Schools are encouraged to discuss and practice Emergency Action Plans, and in some cases individual teams will do the same. The Monticello staff members had done so, and everyone jumped in to action.

“When you put this plan together, you know you can’t do everything yourself,” Schmidt said. “Fortunately, we had all those people there. No one in the gym had used an AED in the past. We had done our training, and probably like everyone else you assume you’re never going to have to use it. And then you do.”

He added, “You do the training and maybe you kind of do it with a halfhearted mentality, thinking, ‘When will I have to do this?’ You get educated, and then it happens. Right now you could ask my captains, ‘How many AEDs are in the building?’ Before this they knew where two of them were but now they know where all of them are. What’s the plan if a referee goes down? We’ve talked about these things.”
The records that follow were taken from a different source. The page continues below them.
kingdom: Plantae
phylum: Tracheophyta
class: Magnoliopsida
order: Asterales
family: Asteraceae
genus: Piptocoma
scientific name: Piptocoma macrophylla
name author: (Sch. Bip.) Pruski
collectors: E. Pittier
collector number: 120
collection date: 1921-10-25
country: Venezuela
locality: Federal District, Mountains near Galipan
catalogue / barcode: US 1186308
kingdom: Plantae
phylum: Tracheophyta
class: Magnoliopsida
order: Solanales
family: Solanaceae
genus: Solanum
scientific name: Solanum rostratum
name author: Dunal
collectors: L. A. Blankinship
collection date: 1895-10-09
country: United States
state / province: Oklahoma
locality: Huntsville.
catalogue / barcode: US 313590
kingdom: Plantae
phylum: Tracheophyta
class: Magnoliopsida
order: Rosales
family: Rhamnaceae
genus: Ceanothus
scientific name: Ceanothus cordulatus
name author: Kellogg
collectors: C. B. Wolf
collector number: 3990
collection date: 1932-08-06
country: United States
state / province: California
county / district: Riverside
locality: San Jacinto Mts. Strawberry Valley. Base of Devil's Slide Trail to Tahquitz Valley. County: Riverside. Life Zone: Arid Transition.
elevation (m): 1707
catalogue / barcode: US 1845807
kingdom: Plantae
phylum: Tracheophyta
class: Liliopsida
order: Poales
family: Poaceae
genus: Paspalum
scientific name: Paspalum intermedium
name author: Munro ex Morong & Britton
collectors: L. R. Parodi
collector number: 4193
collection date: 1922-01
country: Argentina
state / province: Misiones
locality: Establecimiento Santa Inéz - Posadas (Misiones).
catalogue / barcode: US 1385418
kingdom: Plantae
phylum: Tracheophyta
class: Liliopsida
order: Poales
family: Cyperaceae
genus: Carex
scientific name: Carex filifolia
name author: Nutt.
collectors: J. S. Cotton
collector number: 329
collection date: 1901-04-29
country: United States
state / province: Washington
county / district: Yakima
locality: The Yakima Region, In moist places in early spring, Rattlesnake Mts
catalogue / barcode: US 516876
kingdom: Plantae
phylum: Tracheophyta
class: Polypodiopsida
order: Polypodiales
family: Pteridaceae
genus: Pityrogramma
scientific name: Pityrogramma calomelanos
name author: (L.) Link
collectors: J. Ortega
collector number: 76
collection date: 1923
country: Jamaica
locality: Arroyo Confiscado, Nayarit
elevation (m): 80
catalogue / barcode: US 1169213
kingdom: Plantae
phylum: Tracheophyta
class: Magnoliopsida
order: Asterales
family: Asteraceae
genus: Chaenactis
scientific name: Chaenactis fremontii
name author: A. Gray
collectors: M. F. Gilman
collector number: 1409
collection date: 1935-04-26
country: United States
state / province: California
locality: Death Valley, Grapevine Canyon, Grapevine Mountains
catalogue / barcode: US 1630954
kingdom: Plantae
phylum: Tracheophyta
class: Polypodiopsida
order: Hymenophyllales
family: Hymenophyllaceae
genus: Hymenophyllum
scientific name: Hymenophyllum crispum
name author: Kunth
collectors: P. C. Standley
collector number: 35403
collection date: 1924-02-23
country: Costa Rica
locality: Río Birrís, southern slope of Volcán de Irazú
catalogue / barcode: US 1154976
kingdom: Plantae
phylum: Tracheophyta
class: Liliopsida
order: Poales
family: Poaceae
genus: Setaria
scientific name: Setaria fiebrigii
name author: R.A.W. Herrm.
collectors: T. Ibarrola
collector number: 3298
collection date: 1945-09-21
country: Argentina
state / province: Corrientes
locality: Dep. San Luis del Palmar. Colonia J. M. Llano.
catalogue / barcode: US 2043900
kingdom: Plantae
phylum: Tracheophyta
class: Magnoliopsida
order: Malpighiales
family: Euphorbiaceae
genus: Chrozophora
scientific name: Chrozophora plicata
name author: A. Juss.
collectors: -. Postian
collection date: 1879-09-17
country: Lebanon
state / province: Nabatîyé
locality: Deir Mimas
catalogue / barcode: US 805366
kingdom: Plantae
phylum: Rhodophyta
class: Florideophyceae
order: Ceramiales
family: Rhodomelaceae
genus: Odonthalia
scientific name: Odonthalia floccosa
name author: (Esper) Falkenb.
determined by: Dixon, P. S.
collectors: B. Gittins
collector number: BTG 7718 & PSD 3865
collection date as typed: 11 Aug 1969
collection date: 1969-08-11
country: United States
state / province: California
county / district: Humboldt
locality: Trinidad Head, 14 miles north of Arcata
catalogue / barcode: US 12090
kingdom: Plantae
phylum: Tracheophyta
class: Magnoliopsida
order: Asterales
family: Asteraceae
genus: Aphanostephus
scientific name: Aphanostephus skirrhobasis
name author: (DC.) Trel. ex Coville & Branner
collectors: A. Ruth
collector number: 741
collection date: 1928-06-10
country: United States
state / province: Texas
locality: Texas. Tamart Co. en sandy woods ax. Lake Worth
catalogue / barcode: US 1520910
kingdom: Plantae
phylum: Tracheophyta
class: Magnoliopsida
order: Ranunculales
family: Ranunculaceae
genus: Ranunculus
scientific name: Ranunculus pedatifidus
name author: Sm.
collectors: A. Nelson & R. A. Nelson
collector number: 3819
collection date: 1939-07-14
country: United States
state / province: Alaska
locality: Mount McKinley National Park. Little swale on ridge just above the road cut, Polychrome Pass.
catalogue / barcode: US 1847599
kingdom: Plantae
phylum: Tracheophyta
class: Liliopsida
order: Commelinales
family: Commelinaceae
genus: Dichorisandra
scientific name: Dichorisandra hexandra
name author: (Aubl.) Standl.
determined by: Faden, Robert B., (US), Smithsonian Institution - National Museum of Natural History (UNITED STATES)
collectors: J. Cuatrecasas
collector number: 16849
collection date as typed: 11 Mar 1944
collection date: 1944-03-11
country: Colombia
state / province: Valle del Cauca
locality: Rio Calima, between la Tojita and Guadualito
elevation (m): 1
The first responders and doctors at St. Cloud Hospital said the same thing: Ryan is alive because of the people who were prepared for such an emergency.

AEDs and emergency training are not required for high school coaches in all states. The Monahans are very thankful for the work the MSHSL has done in these areas and how their school administrators and coaches have embraced it.

“John’s brother-in-law in Colorado is a baseball coach and he’s never been trained on it,” Cindy said. “We want to get the word out. Ryan is a success story of why schools have these.”

Schmidt, who has also talked to friends who coach in other states, said, “What I’m coming to learn from talking to people is that this (AED training and use) isn’t even on their radar. That blows my mind. How can we start getting this on everyone’s radar? How in this world of technology are people not aware of this?”

Ryan collapsed on the last day of school before Thanksgiving break. His parents brought him to school after classes ended the following Monday so he could see his friends and his parents could thank everyone for saving their son’s life.

Cindy and John hugged all the staff members who helped out. John noticed the spot where the AED had hung for years and said, “I’ve walked past that thing a thousand times and I always thought it was for old people.”

Thanksgiving was very special for the Monahans this year.

“We’re grateful to the school, we’re grateful to the staff, we’re grateful that everybody did what they were supposed to do,” Cindy said. “We have our son because of what they did. It’s amazing. It was a good Thanksgiving.”

One more thing: The nickname of the Monticello High School teams? They’re the Magic.